All you need to do for this to happen is:

  1. Generate a key pair and give the public key to your customer.
  2. Use a unique identifier as a version in private_keys so Karafka knows which private key to use.
  3. Ask the customer to include an encryption header in each message containing the identifier.
class KarafkaApp < Karafka::App
  setup do |config|
    # Other config options...

    config.encryption.active = true
    config.encryption.version = 'internal_1'
    config.encryption.public_key = ENV['PUBLIC_PEM_KEY_INTERNAL_1']
    config.encryption.private_keys = {
      'internal_1' => ENV['PRIVATE_PEM_KEY_INTERNAL_1'],
      'customer_1' => ENV['PRIVATE_PEM_KEY_CUSTOMER_1'],
      'customer_2' => ENV['PRIVATE_PEM_KEY_CUSTOMER_2']
    }
  end
end

Note: Such a pattern should only be used when working with trusted entities.

Example use-cases

  • Healthcare: In the healthcare industry, patient data like medical history, diagnoses, and prescriptions are stored in Kafka. At-rest encryption can help ensure the confidentiality and integrity of this sensitive information, helping to meet regulatory requirements like HIPAA and GDPR.

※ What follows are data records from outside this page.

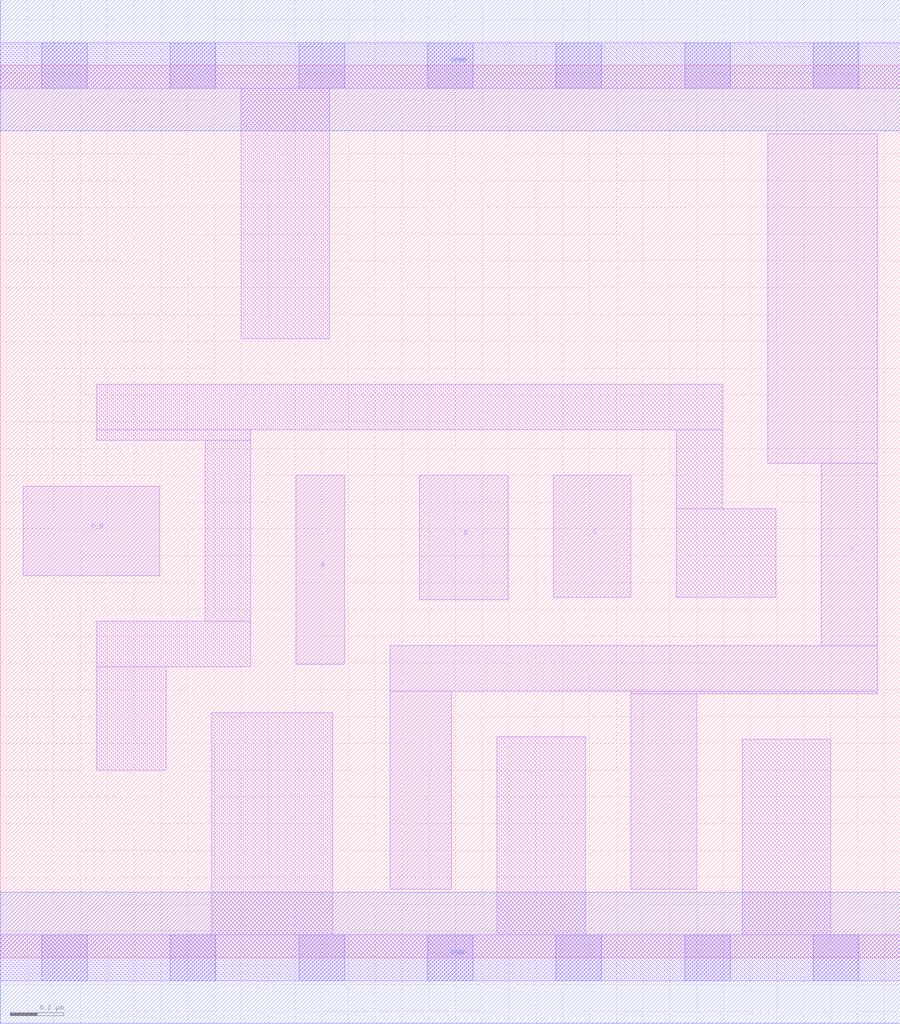
<source format=lef>
# Copyright 2020 The SkyWater PDK Authors
#
# Licensed under the Apache License, Version 2.0 (the "License");
# you may not use this file except in compliance with the License.
# You may obtain a copy of the License at
#
#     https://www.apache.org/licenses/LICENSE-2.0
#
# Unless required by applicable law or agreed to in writing, software
# distributed under the License is distributed on an "AS IS" BASIS,
# WITHOUT WARRANTIES OR CONDITIONS OF ANY KIND, either express or implied.
# See the License for the specific language governing permissions and
# limitations under the License.
#
# SPDX-License-Identifier: Apache-2.0

VERSION 5.7 ;
  NAMESCASESENSITIVE ON ;
  NOWIREEXTENSIONATPIN ON ;
  DIVIDERCHAR "/" ;
  BUSBITCHARS "[]" ;
UNITS
  DATABASE MICRONS 200 ;
END UNITS
MACRO sky130_fd_sc_lp__nor4b_1
  CLASS CORE ;
  FOREIGN sky130_fd_sc_lp__nor4b_1 ;
  ORIGIN  0.000000  0.000000 ;
  SIZE  3.360000 BY  3.330000 ;
  SYMMETRY X Y R90 ;
  SITE unit ;
  PIN A
    ANTENNAGATEAREA  0.315000 ;
    DIRECTION INPUT ;
    USE SIGNAL ;
    PORT
      LAYER li1 ;
        RECT 1.105000 1.095000 1.285000 1.800000 ;
    END
  END A
  PIN B
    ANTENNAGATEAREA  0.315000 ;
    DIRECTION INPUT ;
    USE SIGNAL ;
    PORT
      LAYER li1 ;
        RECT 1.565000 1.335000 1.895000 1.800000 ;
    END
  END B
  PIN C
    ANTENNAGATEAREA  0.315000 ;
    DIRECTION INPUT ;
    USE SIGNAL ;
    PORT
      LAYER li1 ;
        RECT 2.065000 1.345000 2.355000 1.800000 ;
    END
  END C
  PIN D_N
    ANTENNAGATEAREA  0.126000 ;
    DIRECTION INPUT ;
    USE SIGNAL ;
    PORT
      LAYER li1 ;
        RECT 0.085000 1.425000 0.595000 1.760000 ;
    END
  END D_N
  PIN Y
    ANTENNADIFFAREA  0.886200 ;
    DIRECTION OUTPUT ;
    USE SIGNAL ;
    PORT
      LAYER li1 ;
        RECT 1.455000 0.255000 1.685000 0.995000 ;
        RECT 1.455000 0.995000 3.275000 1.165000 ;
        RECT 2.355000 0.255000 2.600000 0.985000 ;
        RECT 2.355000 0.985000 3.275000 0.995000 ;
        RECT 2.865000 1.845000 3.275000 3.075000 ;
        RECT 3.065000 1.165000 3.275000 1.845000 ;
    END
  END Y
  PIN VGND
    DIRECTION INOUT ;
    USE GROUND ;
    PORT
      LAYER met1 ;
        RECT 0.000000 -0.245000 3.360000 0.245000 ;
    END
  END VGND
  PIN VPWR
    DIRECTION INOUT ;
    USE POWER ;
    PORT
      LAYER met1 ;
        RECT 0.000000 3.085000 3.360000 3.575000 ;
    END
  END VPWR
  OBS
    LAYER li1 ;
      RECT 0.000000 -0.085000 3.360000 0.085000 ;
      RECT 0.000000  3.245000 3.360000 3.415000 ;
      RECT 0.360000  0.700000 0.620000 1.085000 ;
      RECT 0.360000  1.085000 0.935000 1.255000 ;
      RECT 0.360000  1.930000 0.935000 1.970000 ;
      RECT 0.360000  1.970000 2.695000 2.140000 ;
      RECT 0.765000  1.255000 0.935000 1.930000 ;
      RECT 0.790000  0.085000 1.240000 0.915000 ;
      RECT 0.900000  2.310000 1.230000 3.245000 ;
      RECT 1.855000  0.085000 2.185000 0.825000 ;
      RECT 2.525000  1.345000 2.895000 1.675000 ;
      RECT 2.525000  1.675000 2.695000 1.970000 ;
      RECT 2.770000  0.085000 3.100000 0.815000 ;
    LAYER mcon ;
      RECT 0.155000 -0.085000 0.325000 0.085000 ;
      RECT 0.155000  3.245000 0.325000 3.415000 ;
      RECT 0.635000 -0.085000 0.805000 0.085000 ;
      RECT 0.635000  3.245000 0.805000 3.415000 ;
      RECT 1.115000 -0.085000 1.285000 0.085000 ;
      RECT 1.115000  3.245000 1.285000 3.415000 ;
      RECT 1.595000 -0.085000 1.765000 0.085000 ;
      RECT 1.595000  3.245000 1.765000 3.415000 ;
      RECT 2.075000 -0.085000 2.245000 0.085000 ;
      RECT 2.075000  3.245000 2.245000 3.415000 ;
      RECT 2.555000 -0.085000 2.725000 0.085000 ;
      RECT 2.555000  3.245000 2.725000 3.415000 ;
      RECT 3.035000 -0.085000 3.205000 0.085000 ;
      RECT 3.035000  3.245000 3.205000 3.415000 ;
  END
END sky130_fd_sc_lp__nor4b_1
END LIBRARY

</source>
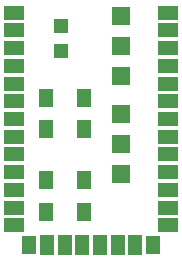
<source format=gbr>
G04 #@! TF.FileFunction,Paste,Top*
%FSLAX46Y46*%
G04 Gerber Fmt 4.6, Leading zero omitted, Abs format (unit mm)*
G04 Created by KiCad (PCBNEW (2014-12-03 BZR 5311)-product) date Mon 23 Mar 2015 17:57:30 UTC*
%MOMM*%
G01*
G04 APERTURE LIST*
%ADD10C,0.100000*%
%ADD11R,1.699260X1.198880*%
%ADD12R,1.198880X1.597660*%
%ADD13R,1.198880X1.699260*%
%ADD14R,1.500000X1.500000*%
%ADD15R,1.300000X1.500000*%
%ADD16R,1.198880X1.198880*%
G04 APERTURE END LIST*
D10*
D11*
X142090140Y-106789220D03*
X142090140Y-108290360D03*
X142090140Y-109788960D03*
X142090140Y-105290620D03*
X142090140Y-103789480D03*
X142090140Y-102290880D03*
X142090140Y-100789740D03*
X142090140Y-99291140D03*
X142090140Y-97790000D03*
X142090140Y-96288860D03*
X142090140Y-94790260D03*
X142090140Y-93289120D03*
X142090140Y-91790520D03*
D12*
X143339820Y-111485680D03*
D13*
X144843500Y-111439960D03*
X146342100Y-111439960D03*
X147840700Y-111439960D03*
X149339300Y-111439960D03*
X150837900Y-111439960D03*
X152336500Y-111439960D03*
D12*
X153835100Y-111488220D03*
D11*
X155089860Y-109788960D03*
X155089860Y-108290360D03*
X155089860Y-106786680D03*
X155089860Y-105290620D03*
X155089860Y-103789480D03*
X155089860Y-102290880D03*
X155089860Y-100789740D03*
X155089860Y-99291140D03*
X155089860Y-97790000D03*
X155089860Y-96288860D03*
X155089860Y-94790260D03*
X155089860Y-93289120D03*
X155089860Y-91790520D03*
D14*
X151130000Y-92075000D03*
X151130000Y-94615000D03*
X151130000Y-105410000D03*
X151130000Y-100330000D03*
X151130000Y-102870000D03*
D15*
X144780000Y-108665000D03*
X144780000Y-105965000D03*
X147955000Y-101680000D03*
X147955000Y-98980000D03*
X144780000Y-101680000D03*
X144780000Y-98980000D03*
X147955000Y-108665000D03*
X147955000Y-105965000D03*
D16*
X146050000Y-95029020D03*
X146050000Y-92930980D03*
D14*
X151130000Y-97155000D03*
M02*

</source>
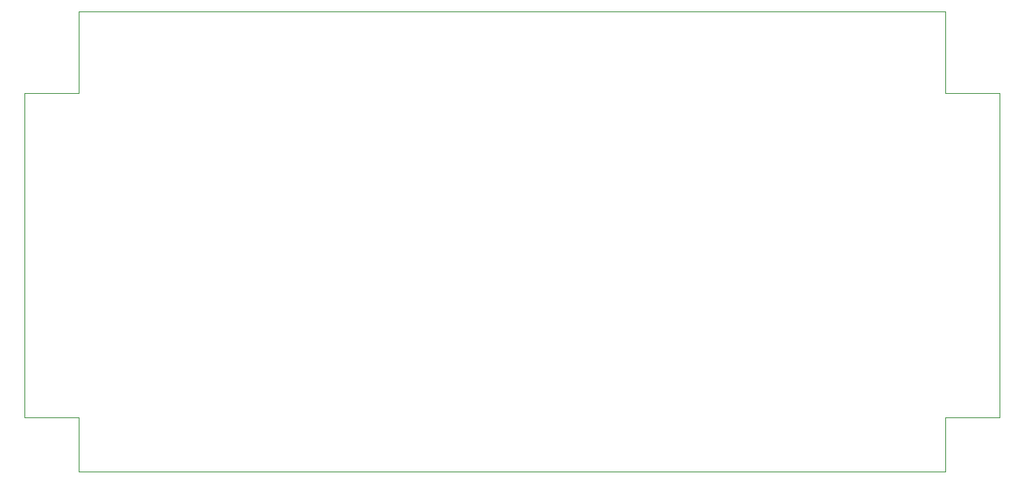
<source format=gbr>
G04 #@! TF.GenerationSoftware,KiCad,Pcbnew,(5.1.0)-1*
G04 #@! TF.CreationDate,2019-07-24T14:01:51+02:00*
G04 #@! TF.ProjectId,AirSensorModule,41697253-656e-4736-9f72-4d6f64756c65,rev?*
G04 #@! TF.SameCoordinates,Original*
G04 #@! TF.FileFunction,Profile,NP*
%FSLAX46Y46*%
G04 Gerber Fmt 4.6, Leading zero omitted, Abs format (unit mm)*
G04 Created by KiCad (PCBNEW (5.1.0)-1) date 2019-07-24 14:01:51*
%MOMM*%
%LPD*%
G04 APERTURE LIST*
%ADD10C,0.050000*%
G04 APERTURE END LIST*
D10*
X127000000Y-82200000D02*
X127000000Y-73200000D01*
X121000000Y-82200000D02*
X127000000Y-82200000D01*
X121000000Y-118200000D02*
X121000000Y-82200000D01*
X127000000Y-118200000D02*
X121000000Y-118200000D01*
X127000000Y-124200000D02*
X127000000Y-118200000D01*
X223000000Y-124200000D02*
X127000000Y-124200000D01*
X223000000Y-118200000D02*
X223000000Y-124200000D01*
X229000000Y-118200000D02*
X223000000Y-118200000D01*
X229000000Y-82200000D02*
X229000000Y-118200000D01*
X223000000Y-82200000D02*
X229000000Y-82200000D01*
X223000000Y-73200000D02*
X223000000Y-82200000D01*
X127000000Y-73200000D02*
X223000000Y-73200000D01*
M02*

</source>
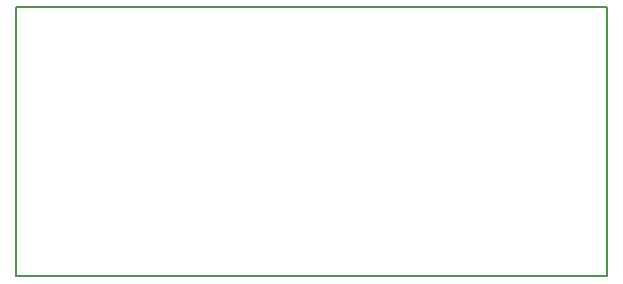
<source format=gm1>
G04 #@! TF.GenerationSoftware,KiCad,Pcbnew,(5.0.0-rc2-178-g3c7b91b96)*
G04 #@! TF.CreationDate,2018-10-30T10:49:57+01:00*
G04 #@! TF.ProjectId,pcb4,706362342E6B696361645F7063620000,1*
G04 #@! TF.SameCoordinates,Original*
G04 #@! TF.FileFunction,Profile,NP*
%FSLAX46Y46*%
G04 Gerber Fmt 4.6, Leading zero omitted, Abs format (unit mm)*
G04 Created by KiCad (PCBNEW (5.0.0-rc2-178-g3c7b91b96)) date 10/30/18 10:49:57*
%MOMM*%
%LPD*%
G01*
G04 APERTURE LIST*
%ADD10C,0.150000*%
G04 APERTURE END LIST*
D10*
X62230000Y-80580000D02*
X112330000Y-80580000D01*
X62230000Y-103380000D02*
X62230000Y-80580000D01*
X112330000Y-103380000D02*
X62230000Y-103380000D01*
X112330000Y-80580000D02*
X112330000Y-103380000D01*
M02*

</source>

  • E-commerce: E-commerce companies may store sensitive customer data like login credentials, shipping addresses, and credit card details in Kafka. At-rest encryption can help prevent data breaches and protect the privacy of customers, which can improve their trust in the company and increase sales.

  • Government: Government agencies often store sensitive information like personally identifiable information (PII) and classified data in Kafka. At-rest encryption can help protect this data from unauthorized access or theft, ensuring national security and compliance with regulations.

  • IoT: Internet of Things (IoT) devices often send and receive sensitive data like sensor readings, user locations, and device configurations via Kafka. At-rest encryption can help prevent unauthorized access to this data, ensuring the privacy and security of users and devices.

  • Human Resources: Human resources departments may store sensitive employee data such as social security numbers, payroll information, and performance reviews in Kafka. At-rest encryption can help protect this data from unauthorized access or theft, ensuring regulatory compliance and maintaining employee trust.

Karafka Pro's at-rest encryption is worth using because it provides a layer of security to sensitive data stored in Kafka, ensuring that even if the data is compromised, it cannot be viewed by unauthorized users. The encryption is transparent, meaning that it doesn't require any changes to the application code or Kafka configuration, making it easy to implement. Moreover, it supports key rotation and management, enabling the organization to have complete control over the encryption keys and ensuring data is always secure. This makes it an essential feature for businesses that deal with sensitive data and want to protect their customers' privacy and maintain regulatory compliance.